• [INFORMATION]

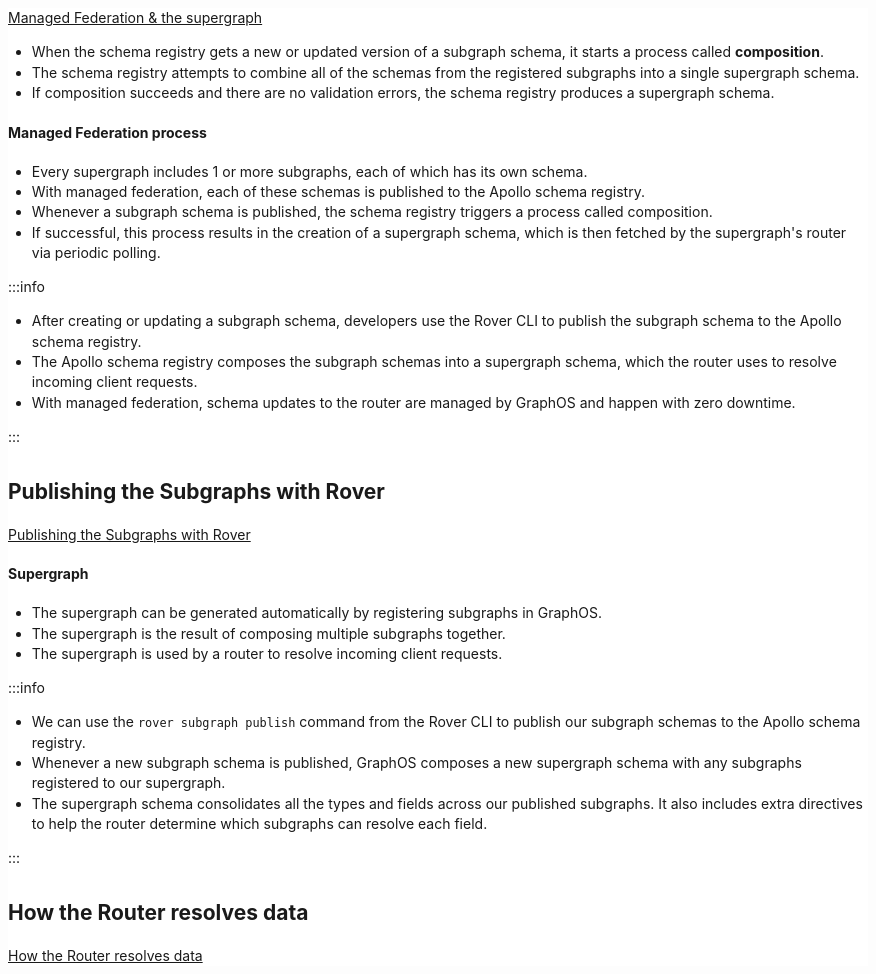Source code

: [Managed Federation & the supergraph](https://www.apollographql.com/tutorials/voyage-part1/05-managed-federation-and-the-supergraph)

- When the schema registry gets a new or updated version of a subgraph schema, it starts a process called **composition**.
- The schema registry attempts to combine all of the schemas from the registered subgraphs into a single supergraph schema.
- If composition succeeds and there are no validation errors, the schema registry produces a supergraph schema.

#### Managed Federation process

- Every supergraph includes 1 or more subgraphs, each of which has its own schema.
- With managed federation, each of these schemas is published to the Apollo schema registry.
- Whenever a subgraph schema is published, the schema registry triggers a process called composition.
- If successful, this process results in the creation of a supergraph schema, which is then fetched by the supergraph's router via periodic polling.

:::info

- After creating or updating a subgraph schema, developers use the Rover CLI to publish the subgraph schema to the Apollo schema registry.
- The Apollo schema registry composes the subgraph schemas into a supergraph schema, which the router uses to resolve incoming client requests.
- With managed federation, schema updates to the router are managed by GraphOS and happen with zero downtime.

:::

## Publishing the Subgraphs with Rover

[Publishing the Subgraphs with Rover](https://www.apollographql.com/tutorials/voyage-part1/06-publishing-the-subgraphs-with-rover)

#### Supergraph

- The supergraph can be generated automatically by registering subgraphs in GraphOS.
- The supergraph is the result of composing multiple subgraphs together.
- The supergraph is used by a router to resolve incoming client requests.

:::info

- We can use the `rover subgraph publish` command from the Rover CLI to publish our subgraph schemas to the Apollo schema registry.
- Whenever a new subgraph schema is published, GraphOS composes a new supergraph schema with any subgraphs registered to our supergraph.
- The supergraph schema consolidates all the types and fields across our published subgraphs. It also includes extra directives to help the router determine which subgraphs can resolve each field.

:::

## How the Router resolves data

[How the Router resolves data](https://www.apollographql.com/tutorials/voyage-part1/07-how-the-router-resolves-data)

• [EXERCISE GOAL] Transcribe exactly and only the lines from the top of the records through the line containing "- After creating", inclusive, and do not copy the pictures.

• [EXERCISE RESPONSE]
Source code

: [Managed Federation & the supergraph](https://www.apollographql.com/tutorials/voyage-part1/05-managed-federation-and-the-supergraph)

- When the schema registry gets a new or updated version of a subgraph schema, it starts a process called **composition**.
- The schema registry attempts to combine all of the schemas from the registered subgraphs into a single supergraph schema.
- If composition succeeds and there are no validation errors, the schema registry produces a supergraph schema.

#### Managed Federation process

- Every supergraph includes 1 or more subgraphs, each of which has its own schema.
- With managed federation, each of these schemas is published to the Apollo schema registry.
- Whenever a subgraph schema is published, the schema registry triggers a process called composition.
- If successful, this process results in the creation of a supergraph schema, which is then fetched by the supergraph's router via periodic polling.

:::info

- After creating or updating a subgraph schema, developers use the Rover CLI to publish the subgraph schema to the Apollo schema registry.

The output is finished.